Stored data:
.....
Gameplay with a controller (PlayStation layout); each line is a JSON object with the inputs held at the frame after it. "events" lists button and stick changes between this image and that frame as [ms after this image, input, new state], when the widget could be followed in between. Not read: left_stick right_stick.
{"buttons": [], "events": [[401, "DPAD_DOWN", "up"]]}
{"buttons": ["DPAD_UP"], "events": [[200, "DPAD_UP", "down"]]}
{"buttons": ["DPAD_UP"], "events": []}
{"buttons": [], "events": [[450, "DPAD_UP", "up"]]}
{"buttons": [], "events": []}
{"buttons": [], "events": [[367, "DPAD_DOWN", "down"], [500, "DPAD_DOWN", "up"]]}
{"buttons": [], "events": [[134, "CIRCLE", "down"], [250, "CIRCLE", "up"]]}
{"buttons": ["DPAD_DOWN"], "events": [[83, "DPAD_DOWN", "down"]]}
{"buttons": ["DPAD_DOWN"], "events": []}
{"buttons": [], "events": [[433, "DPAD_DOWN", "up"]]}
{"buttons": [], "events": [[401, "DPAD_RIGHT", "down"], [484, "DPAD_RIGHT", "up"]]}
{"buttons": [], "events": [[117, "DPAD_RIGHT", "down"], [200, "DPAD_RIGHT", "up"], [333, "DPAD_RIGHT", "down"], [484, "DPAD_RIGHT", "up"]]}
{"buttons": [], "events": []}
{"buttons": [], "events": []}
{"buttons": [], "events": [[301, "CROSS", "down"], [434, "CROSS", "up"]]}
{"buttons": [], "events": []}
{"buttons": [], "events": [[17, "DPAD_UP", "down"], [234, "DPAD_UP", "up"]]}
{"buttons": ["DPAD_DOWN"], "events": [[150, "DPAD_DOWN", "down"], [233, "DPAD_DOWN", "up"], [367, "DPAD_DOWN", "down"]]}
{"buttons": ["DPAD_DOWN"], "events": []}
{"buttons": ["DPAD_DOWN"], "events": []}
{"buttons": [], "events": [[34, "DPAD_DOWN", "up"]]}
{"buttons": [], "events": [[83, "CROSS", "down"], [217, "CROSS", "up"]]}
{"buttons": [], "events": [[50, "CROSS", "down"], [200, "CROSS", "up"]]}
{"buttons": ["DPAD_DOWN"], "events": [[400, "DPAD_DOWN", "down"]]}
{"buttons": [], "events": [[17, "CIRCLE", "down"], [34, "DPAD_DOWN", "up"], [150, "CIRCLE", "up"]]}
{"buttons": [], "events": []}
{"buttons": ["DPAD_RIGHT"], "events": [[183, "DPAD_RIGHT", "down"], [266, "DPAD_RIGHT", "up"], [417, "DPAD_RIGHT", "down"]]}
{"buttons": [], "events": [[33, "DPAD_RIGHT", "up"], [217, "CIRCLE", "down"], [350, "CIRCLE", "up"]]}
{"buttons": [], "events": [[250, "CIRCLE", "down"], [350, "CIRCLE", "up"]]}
.....
**Exercise brief:** Each line above should appear again, reproduced exactly.

**Completed task:**
Gameplay with a controller (PlayStation layout); each line is a JSON object with the inputs held at the frame after it. "events" lists button and stick changes between this image and that frame as [ms after this image, input, new state], when the widget could be followed in between. Not read: left_stick right_stick.
{"buttons": [], "events": [[401, "DPAD_DOWN", "up"]]}
{"buttons": ["DPAD_UP"], "events": [[200, "DPAD_UP", "down"]]}
{"buttons": ["DPAD_UP"], "events": []}
{"buttons": [], "events": [[450, "DPAD_UP", "up"]]}
{"buttons": [], "events": []}
{"buttons": [], "events": [[367, "DPAD_DOWN", "down"], [500, "DPAD_DOWN", "up"]]}
{"buttons": [], "events": [[134, "CIRCLE", "down"], [250, "CIRCLE", "up"]]}
{"buttons": ["DPAD_DOWN"], "events": [[83, "DPAD_DOWN", "down"]]}
{"buttons": ["DPAD_DOWN"], "events": []}
{"buttons": [], "events": [[433, "DPAD_DOWN", "up"]]}
{"buttons": [], "events": [[401, "DPAD_RIGHT", "down"], [484, "DPAD_RIGHT", "up"]]}
{"buttons": [], "events": [[117, "DPAD_RIGHT", "down"], [200, "DPAD_RIGHT", "up"], [333, "DPAD_RIGHT", "down"], [484, "DPAD_RIGHT", "up"]]}
{"buttons": [], "events": []}
{"buttons": [], "events": []}
{"buttons": [], "events": [[301, "CROSS", "down"], [434, "CROSS", "up"]]}
{"buttons": [], "events": []}
{"buttons": [], "events": [[17, "DPAD_UP", "down"], [234, "DPAD_UP", "up"]]}
{"buttons": ["DPAD_DOWN"], "events": [[150, "DPAD_DOWN", "down"], [233, "DPAD_DOWN", "up"], [367, "DPAD_DOWN", "down"]]}
{"buttons": ["DPAD_DOWN"], "events": []}
{"buttons": ["DPAD_DOWN"], "events": []}
{"buttons": [], "events": [[34, "DPAD_DOWN", "up"]]}
{"buttons": [], "events": [[83, "CROSS", "down"], [217, "CROSS", "up"]]}
{"buttons": [], "events": [[50, "CROSS", "down"], [200, "CROSS", "up"]]}
{"buttons": ["DPAD_DOWN"], "events": [[400, "DPAD_DOWN", "down"]]}
{"buttons": [], "events": [[17, "CIRCLE", "down"], [34, "DPAD_DOWN", "up"], [150, "CIRCLE", "up"]]}
{"buttons": [], "events": []}
{"buttons": ["DPAD_RIGHT"], "events": [[183, "DPAD_RIGHT", "down"], [266, "DPAD_RIGHT", "up"], [417, "DPAD_RIGHT", "down"]]}
{"buttons": [], "events": [[33, "DPAD_RIGHT", "up"], [217, "CIRCLE", "down"], [350, "CIRCLE", "up"]]}
{"buttons": [], "events": [[250, "CIRCLE", "down"], [350, "CIRCLE", "up"]]}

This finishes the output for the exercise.